The ANU issue is a result of poor planning. They should have been predicting the growth in student population and doing something about it starting years back. Ultimately the VC needs to take responsibility for letting things reach this state of affairs.

Having said that, housing as a whole is a joke in the ACT. In this city, surrounded by (and including) lots and lots and lots of nothing there is no reason why houses should be as obscenely expensive as they are. The ACT gov’t is complicit in this, propping up prices by pricing new land even higher than surrounding, existing land. They have not kept their own promise to release affordable lots of land in the 60000-120000 range.

As the OP says, he pops out to say how much he is doing (to line the pockets of developers) and then disappears to count the money he’s made off of stamp duty, land sales and rates.

There needs to be a serious investigation in to the links between gov’t and property developers I reckon.

VYBerlinaV8_the_one_they_all_copy4:09 pm 15 Feb 10

I’ve got three 2 bedroom units just finishing being renovated this week, and we already have paid up tenants waiting to move in. The rental market is unbelievably tight for anything that’s not a total dump (and even dumps get moved fairly quickly). People need to get smarter about this (ie setting up to share 4 bedroom homes). Unfortunately, some of the larger building projects are only just coming back on line after financing delays.

A problem is that once you rent out some rooms, you are up for land tax, about $3000 a year depending where you live. Over a 40 week year this represents another $75 per week you have to tack onto the rent.

Ends up kinda expensive for the student.

The ANU sold off loads of residential properties that were previously available for student accommodation, going back ten years or so. Plenty of people were asking where ANU students who came to Canberra were supposed to live.

I can’t see why Stanhope should be blamed for the ANU’s short sightedness.

p1 said :

Maybe this explains the calls I have had the last four nights at midnight from someone from Pakistan with very poor english skills? (so poor all I could work out was that he was from Pakistan).

Ah, so that’s what all those calls I’ve been getting were about!

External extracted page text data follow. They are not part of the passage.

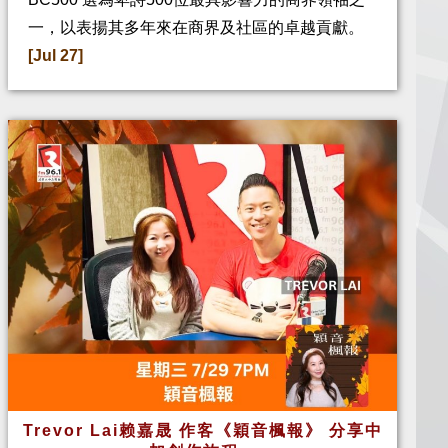
一，以表揚其多年來在商界及社區的卓越貢獻。
[Jul 27]
Trevor Lai赖嘉晟 作客《穎音楓報》 分享中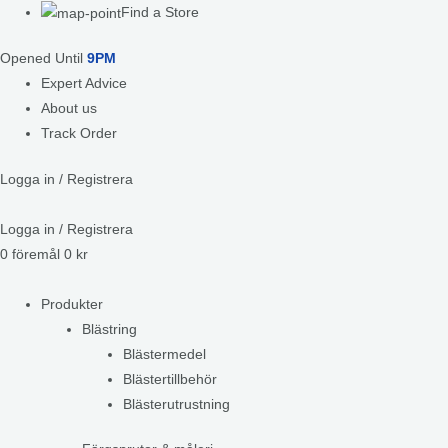
Find a Store
Opened Until
9PM
Expert Advice
About us
Track Order
Logga in / Registrera
Logga in / Registrera
0
föremål
0
kr
Produkter
Blästring
Blästermedel
Blästertillbehör
Blästerutrustning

I thought it was one of those pesky telemarketers trying to sell me something – or maybe trying to get my bank account details – or, maybe I have won a lottery that I didn’t enter?

Maybe this explains the calls I have had the last four nights at midnight from someone from Pakistan with very poor english skills? (so poor all I could work out was that he was from Pakistan).

We’ve had tons of Couch Surfing requests from international (and some aussie) students who are just coming here now to ‘look for accommodation’…

We’ve turned them all down since no doubt they would be stuck for a month or two trying to find something!

Just out of curiosity, how much would one charge for a boarder in a spare room?

There’s never enough housing, oh well too bad too sad.

James-T-Kirk9:55 am 15 Feb 10

Bugga,

I have a little rental that I am more than happy to offer to groups at a mere $250/pw per person.

I thing the correct phrase is ‘supply and demand’…
🙂

Hmm – this would be a very good time to offer a homestay room – you can charge 200.00 a week for a furnished room and supplied meals. Tax free too. Pity I’ve got no spare rooms any more!